Lines containing the word "QuickBooks" are the ones to copy from the records below.

*** Begin section ***

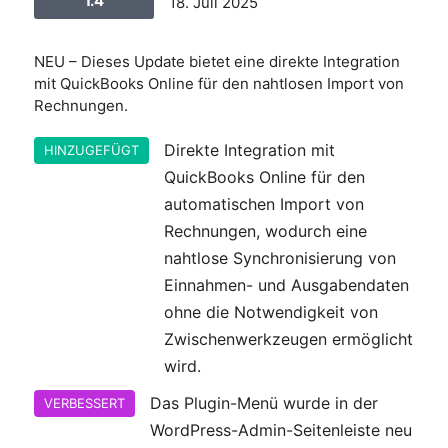
1.4
18. Juli 2025
NEU – Dieses Update bietet eine direkte Integration
mit QuickBooks Online für den nahtlosen Import von
Rechnungen.
Direkte Integration mit
HINZUGEFÜGT
QuickBooks Online für den
automatischen Import von
Rechnungen, wodurch eine
nahtlose Synchronisierung von
Einnahmen- und Ausgabendaten
ohne die Notwendigkeit von
Zwischenwerkzeugen ermöglicht
wird.
Das Plugin-Menü wurde in der
VERBESSERT
WordPress-Admin-Seitenleiste neu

*** End section ***

> _Exercise solution_:
mit QuickBooks Online für den nahtlosen Import von
QuickBooks Online für den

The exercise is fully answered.